Je ne suis pas votre amie !"- La syndicaliste Ghislaine Joachim-Arnaud

Cette dernière n'a pas aimé et a répliqué : "Vous permettez ? Je vous appelle monsieur Le Maire, je me permettrais pas de vous appeler par votre prénom. Non monsieur. Vous m'appelez madame Joachim-Arnaud, mais vous ne m'appelez pas Ghislaine. Je ne suis pas votre amie. Vous êtes dans un camp, je suis dans un autre."  S'en est suivi un échange inaudible et agressif, dont le point d'orgue a été la phrase prononcée par Ghislaine Joachim-Arnaud face aux arguments de son interlocuteur : "Tout ça c'est du pipi de chat !" De quoi laisser le candidat interloqué. 

Une brique de lait en cadeau

Le second clash de l'émission a opposé Bruno Le Maire à l'écrivain Alexandre Jardin. Ce dernier s'est présenté sur le plateau "dans une colère froide" et a aussitôt attaqué le candidat sur ses 1000 pages que compte son programme en lui lançant à la figure... une brique de lait. "Vous nous avez écrit une brique, je vous en apporte une autre" a-t-il expliqué. Il a accusé M. Le Maire de ne pas s'intéresser à la "France qui existe, qui veut compter, et n'en a plus rien à foutre qu'une élite écrive 1 012 pages pour penser à sa place". 

Concernant ses propositions, tout au long de l'émission, Bruno Le Maire a été poussé dans ses retranchements pour les expliquer et les préciser, sans toujours réussir à y parvenir. Il a d'abord eu à débattre avec Malika Zediri sur les emplois rebonds, des emplois payés 5 euros nets de l'heure, destinés aux bénéficiaires d'une nouvelle "allocation de solidarité unique". 

Là encore, face à son interlocutrice plutôt remontée, Bruno Le Maire a peiné à convaincre du bien-fondé de sa proposition. "Est-ce qu’on est moins précaire quand on vit avec le RSA et reste chez soi, ou quand une entreprise vous embauche et vous rémunère moins que le SMIC, 20 heures par semaine pendant un an ? Je permets de cumuler cette rémunération dans une entreprise avec le RSA". Rien de nouveau, cela existe déjà, selon Mme Zediri.   

Surtout, Bruno Le Maire a expliqué qu'il était préférable que les gens gagnent plus en travaillant plutôt qu'en restant chez eux, sous-entendant qu'il était parfois plus avantageux de rester à la maison. Il lui a été prouvé à la fin de l'émission que cela était faux, puisque selon ATD Quart-Monde, cela ne se vérifie pas dans 95% des cas.

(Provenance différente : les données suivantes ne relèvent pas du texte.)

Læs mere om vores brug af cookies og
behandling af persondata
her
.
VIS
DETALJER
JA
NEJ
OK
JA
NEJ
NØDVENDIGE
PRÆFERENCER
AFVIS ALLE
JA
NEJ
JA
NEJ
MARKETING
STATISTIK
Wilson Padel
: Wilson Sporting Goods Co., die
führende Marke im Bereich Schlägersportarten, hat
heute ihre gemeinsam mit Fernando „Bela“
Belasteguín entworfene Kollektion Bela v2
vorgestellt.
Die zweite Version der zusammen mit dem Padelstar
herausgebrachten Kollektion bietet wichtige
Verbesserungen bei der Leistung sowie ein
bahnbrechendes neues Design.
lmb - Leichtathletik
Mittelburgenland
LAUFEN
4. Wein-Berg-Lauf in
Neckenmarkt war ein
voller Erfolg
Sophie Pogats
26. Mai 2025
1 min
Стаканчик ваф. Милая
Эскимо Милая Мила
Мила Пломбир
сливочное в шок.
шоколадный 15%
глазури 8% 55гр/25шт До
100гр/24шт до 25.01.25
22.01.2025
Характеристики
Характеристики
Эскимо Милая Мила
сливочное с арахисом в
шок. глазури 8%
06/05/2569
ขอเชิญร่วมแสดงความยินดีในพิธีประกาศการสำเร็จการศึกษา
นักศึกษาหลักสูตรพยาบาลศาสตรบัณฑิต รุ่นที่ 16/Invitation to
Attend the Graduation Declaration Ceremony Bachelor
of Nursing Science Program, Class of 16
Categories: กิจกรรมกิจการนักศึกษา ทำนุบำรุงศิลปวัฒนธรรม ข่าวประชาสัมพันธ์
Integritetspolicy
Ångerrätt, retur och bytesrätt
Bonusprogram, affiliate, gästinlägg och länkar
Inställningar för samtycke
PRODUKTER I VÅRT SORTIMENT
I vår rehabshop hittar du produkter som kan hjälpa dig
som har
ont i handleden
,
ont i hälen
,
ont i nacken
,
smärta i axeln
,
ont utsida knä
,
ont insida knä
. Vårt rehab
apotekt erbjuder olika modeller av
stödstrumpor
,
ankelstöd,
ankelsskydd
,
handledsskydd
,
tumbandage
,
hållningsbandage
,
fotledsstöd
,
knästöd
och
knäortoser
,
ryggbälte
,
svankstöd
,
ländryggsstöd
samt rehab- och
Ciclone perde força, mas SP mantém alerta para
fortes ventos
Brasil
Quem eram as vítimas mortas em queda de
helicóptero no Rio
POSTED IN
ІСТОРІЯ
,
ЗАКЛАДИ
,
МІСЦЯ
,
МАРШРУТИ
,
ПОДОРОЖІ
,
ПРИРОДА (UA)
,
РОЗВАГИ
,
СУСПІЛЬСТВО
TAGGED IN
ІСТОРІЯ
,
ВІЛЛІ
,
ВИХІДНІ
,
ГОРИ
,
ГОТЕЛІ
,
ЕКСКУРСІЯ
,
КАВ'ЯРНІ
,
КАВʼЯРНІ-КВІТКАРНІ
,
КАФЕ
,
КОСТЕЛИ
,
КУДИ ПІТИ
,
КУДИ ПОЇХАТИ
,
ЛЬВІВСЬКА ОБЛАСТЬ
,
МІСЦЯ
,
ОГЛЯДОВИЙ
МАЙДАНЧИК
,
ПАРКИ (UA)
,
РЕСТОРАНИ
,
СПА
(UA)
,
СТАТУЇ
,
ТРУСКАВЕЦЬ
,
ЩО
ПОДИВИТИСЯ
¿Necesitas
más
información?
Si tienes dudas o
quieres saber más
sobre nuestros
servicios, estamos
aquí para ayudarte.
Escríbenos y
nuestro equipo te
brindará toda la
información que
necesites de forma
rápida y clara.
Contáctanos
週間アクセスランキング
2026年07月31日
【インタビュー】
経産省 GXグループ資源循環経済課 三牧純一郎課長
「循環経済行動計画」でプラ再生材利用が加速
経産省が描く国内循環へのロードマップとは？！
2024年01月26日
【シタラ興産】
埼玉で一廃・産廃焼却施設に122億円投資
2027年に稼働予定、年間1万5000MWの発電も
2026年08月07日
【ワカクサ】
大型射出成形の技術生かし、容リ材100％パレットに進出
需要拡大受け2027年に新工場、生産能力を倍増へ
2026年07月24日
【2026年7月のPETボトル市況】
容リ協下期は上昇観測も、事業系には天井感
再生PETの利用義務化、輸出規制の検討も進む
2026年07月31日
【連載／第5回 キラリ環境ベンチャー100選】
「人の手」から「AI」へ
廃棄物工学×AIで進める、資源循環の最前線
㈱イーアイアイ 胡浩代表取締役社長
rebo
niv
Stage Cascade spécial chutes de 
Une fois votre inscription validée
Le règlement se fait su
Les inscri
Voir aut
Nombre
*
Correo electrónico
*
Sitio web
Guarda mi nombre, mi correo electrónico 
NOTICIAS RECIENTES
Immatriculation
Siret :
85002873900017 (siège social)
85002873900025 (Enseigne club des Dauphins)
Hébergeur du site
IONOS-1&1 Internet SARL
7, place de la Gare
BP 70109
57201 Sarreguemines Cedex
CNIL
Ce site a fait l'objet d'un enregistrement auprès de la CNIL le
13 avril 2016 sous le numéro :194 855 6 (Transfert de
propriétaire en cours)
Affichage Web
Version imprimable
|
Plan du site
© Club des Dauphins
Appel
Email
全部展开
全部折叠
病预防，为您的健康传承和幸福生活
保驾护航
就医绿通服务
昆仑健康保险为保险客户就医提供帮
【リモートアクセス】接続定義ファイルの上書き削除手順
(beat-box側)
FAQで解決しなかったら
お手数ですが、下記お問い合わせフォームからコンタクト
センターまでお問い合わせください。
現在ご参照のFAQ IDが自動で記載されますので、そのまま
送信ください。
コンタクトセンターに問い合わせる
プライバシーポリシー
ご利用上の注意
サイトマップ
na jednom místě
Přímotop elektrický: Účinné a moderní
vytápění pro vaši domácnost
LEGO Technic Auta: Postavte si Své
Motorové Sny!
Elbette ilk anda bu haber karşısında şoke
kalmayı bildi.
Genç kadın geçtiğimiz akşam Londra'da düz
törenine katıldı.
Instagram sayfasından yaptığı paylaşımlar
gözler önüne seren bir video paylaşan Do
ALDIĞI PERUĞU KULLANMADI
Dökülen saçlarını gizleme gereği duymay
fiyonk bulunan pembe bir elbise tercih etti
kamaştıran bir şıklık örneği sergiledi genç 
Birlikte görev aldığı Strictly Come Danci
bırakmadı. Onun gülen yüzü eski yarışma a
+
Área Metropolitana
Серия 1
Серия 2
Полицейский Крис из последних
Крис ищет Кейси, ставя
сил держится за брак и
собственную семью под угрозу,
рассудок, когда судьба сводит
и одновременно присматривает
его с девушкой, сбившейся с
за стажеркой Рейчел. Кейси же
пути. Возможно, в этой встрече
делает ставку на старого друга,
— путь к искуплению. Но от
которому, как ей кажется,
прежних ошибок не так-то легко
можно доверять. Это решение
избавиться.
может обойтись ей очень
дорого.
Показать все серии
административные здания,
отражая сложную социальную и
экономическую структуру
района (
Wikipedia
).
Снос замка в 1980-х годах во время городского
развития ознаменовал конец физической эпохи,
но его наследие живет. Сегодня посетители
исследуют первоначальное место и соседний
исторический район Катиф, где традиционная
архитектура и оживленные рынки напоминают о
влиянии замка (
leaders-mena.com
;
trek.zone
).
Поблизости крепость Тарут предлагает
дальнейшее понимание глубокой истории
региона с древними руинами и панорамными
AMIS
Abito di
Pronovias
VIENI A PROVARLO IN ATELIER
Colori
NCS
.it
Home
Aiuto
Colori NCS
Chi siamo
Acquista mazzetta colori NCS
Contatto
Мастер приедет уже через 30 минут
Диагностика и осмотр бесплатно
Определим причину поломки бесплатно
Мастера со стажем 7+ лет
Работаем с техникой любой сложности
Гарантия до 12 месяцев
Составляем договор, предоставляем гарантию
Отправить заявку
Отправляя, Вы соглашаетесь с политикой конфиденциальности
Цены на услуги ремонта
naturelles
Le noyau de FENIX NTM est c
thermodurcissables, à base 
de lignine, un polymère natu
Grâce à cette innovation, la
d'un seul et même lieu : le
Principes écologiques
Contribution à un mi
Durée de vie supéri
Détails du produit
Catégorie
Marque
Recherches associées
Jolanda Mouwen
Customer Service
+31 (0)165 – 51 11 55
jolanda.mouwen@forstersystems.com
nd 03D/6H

Un "Robin des bois à l'envers"

Toujours sur son programme économique, Bruno Le Maire a dû expliquer à François Lenglet, le chroniqueur éco de l'émission, comment supprimer 500.000 postes de fonctionnaires. Il a répondu qu'il supprimerait les 280 000 contrats aidés qui sont des emplois publics (sur 400.000), et 220.000 postes de fonctionnaires. Il mettrait également fin à la fonction publique territoriale. Le chroniqueur l'a aussi traité de "Robin des bois à l'envers" qui prend aux pauvres pour donner aux riches. 

Confusion autour du port du voile ou du niqab dans l'espace public

Enfin, l'une des plus grande confusion de la soirée concerne la position de Bruno Le Maire sur le port du voile dans l'espace public. En début d'émission il a estimé qu'il  fallait réfléchir au port du "voile", en particulier "dans les espaces publics" et les transports, avant de dire qu'il parlait finalement de "niqab".